> [Input data]
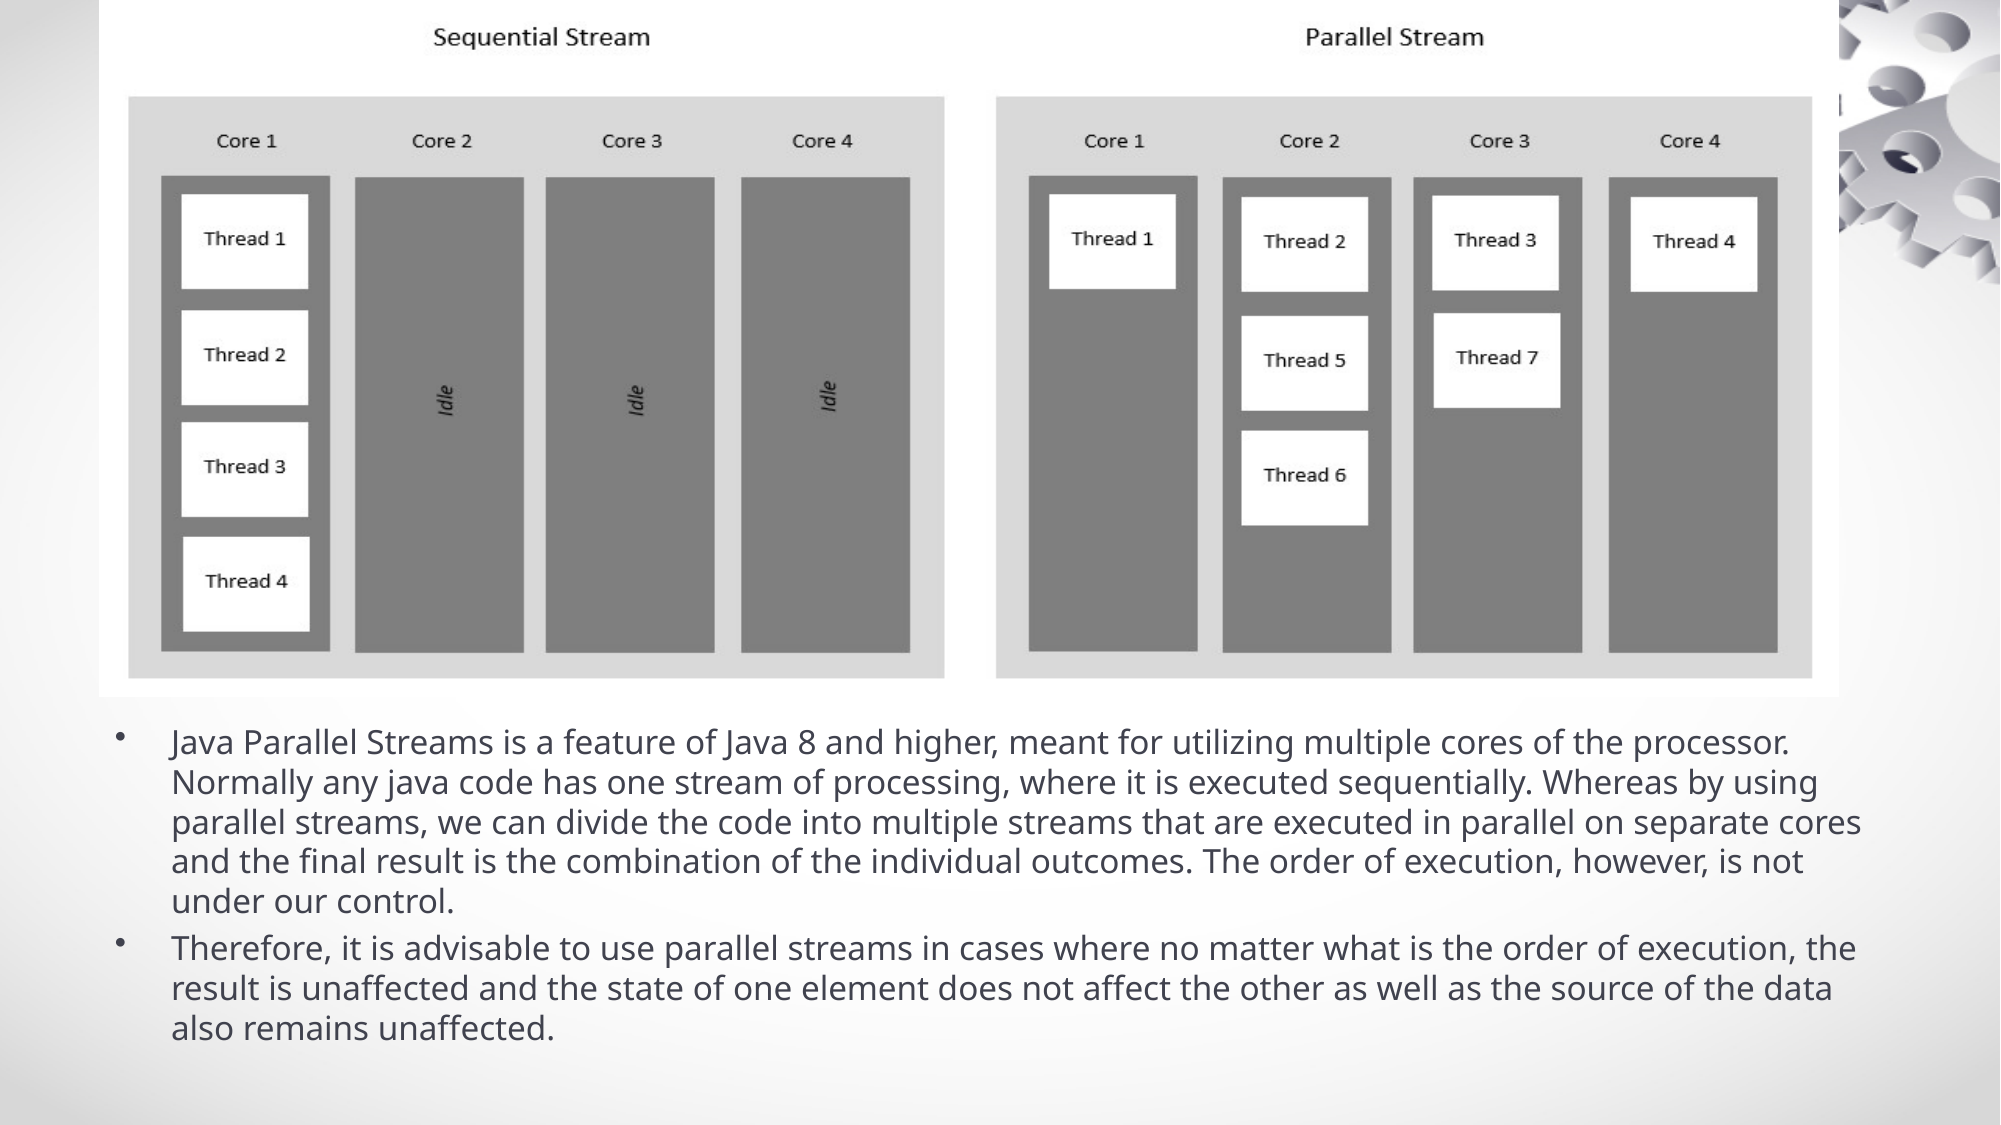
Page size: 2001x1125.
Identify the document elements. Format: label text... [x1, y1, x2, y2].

picture [0, 0, 2000, 1125]
list Java Parallel Streams is a feature of Java 8 and higher, meant for utilizing multiple cores of the processor. Normally any java code has one stream of processing, where it is executed sequentially. Whereas by using parallel streams, we can divide the code into multiple streams that are executed in parallel on separate cores and the final result is the combination of the individual outcomes. The order of execution, however, is not under our control. Therefore, it is advisable to use parallel streams in cases where no matter what is the order of execution, the result is unaffected and the state of one element does not affect the other as well as the source of the data also remains unaffected. [99, 713, 1901, 1006]
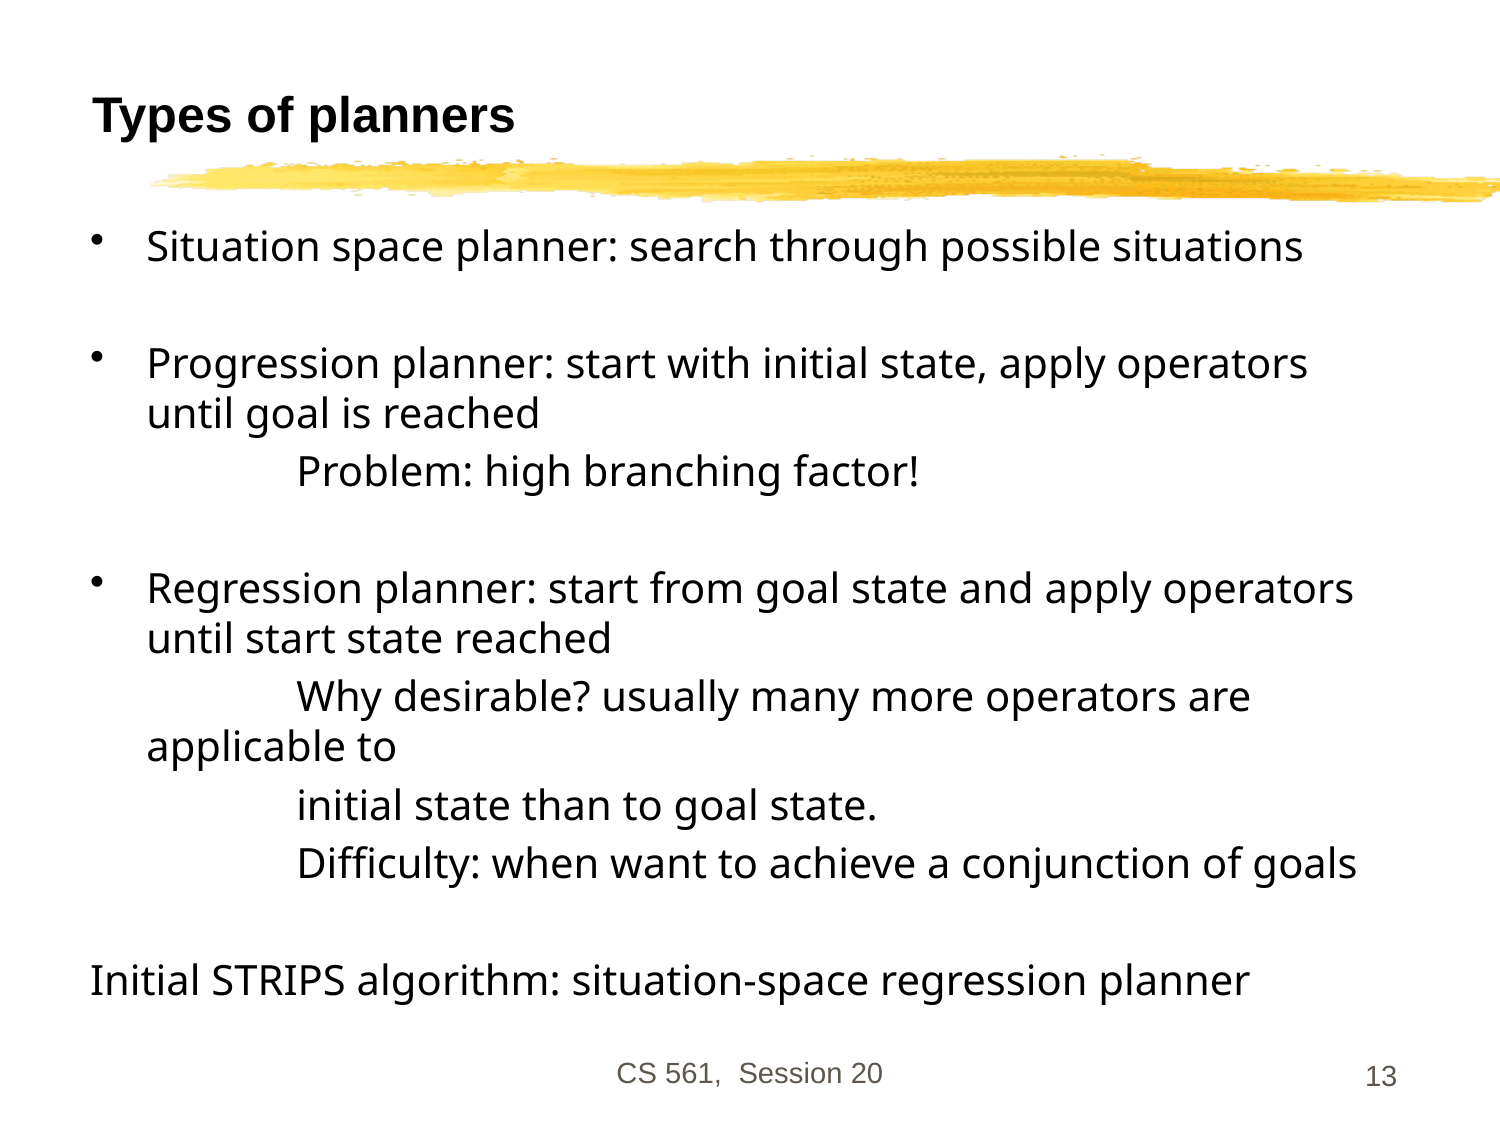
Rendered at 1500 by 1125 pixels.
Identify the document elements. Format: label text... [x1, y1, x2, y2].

picture [150, 149, 1500, 213]
title Types of planners [76, 37, 1415, 151]
list Situation space planner: search through possible situations Progression planner: start with initial state, apply operators until goal is reached Problem: high branching factor! Regression planner: start from goal state and apply operators until start state reached Why desirable? usually many more operators are applicable to initial state than to goal state. Difficulty: when want to achieve a conjunction of goals Initial STRIPS algorithm: situation-space regression planner [74, 212, 1417, 994]
slide_number 13 [1099, 1024, 1413, 1101]
footer CS 561, Session 20 [512, 1021, 988, 1098]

> [Description of the task]
When you transcribe the entries, reproduce each line exactly and skip any picture.

> [Output for this exercise]
Page size: 2001x1125.
Identify the document elements. Format: label text... [x1, y1, x2, y2].

picture [0, 0, 2000, 1125]
list Java Parallel Streams is a feature of Java 8 and higher, meant for utilizing multiple cores of the processor. Normally any java code has one stream of processing, where it is executed sequentially. Whereas by using parallel streams, we can divide the code into multiple streams that are executed in parallel on separate cores and the final result is the combination of the individual outcomes. The order of execution, however, is not under our control. Therefore, it is advisable to use parallel streams in cases where no matter what is the order of execution, the result is unaffected and the state of one element does not affect the other as well as the source of the data also remains unaffected. [99, 713, 1901, 1006]
Rendered at 1500 by 1125 pixels.
Identify the document elements. Format: label text... [x1, y1, x2, y2].

picture [150, 149, 1500, 213]
title Types of planners [76, 37, 1415, 151]
list Situation space planner: search through possible situations Progression planner: start with initial state, apply operators until goal is reached Problem: high branching factor! Regression planner: start from goal state and apply operators until start state reached Why desirable? usually many more operators are applicable to initial state than to goal state. Difficulty: when want to achieve a conjunction of goals Initial STRIPS algorithm: situation-space regression planner [74, 212, 1417, 994]
slide_number 13 [1099, 1024, 1413, 1101]
footer CS 561, Session 20 [512, 1021, 988, 1098]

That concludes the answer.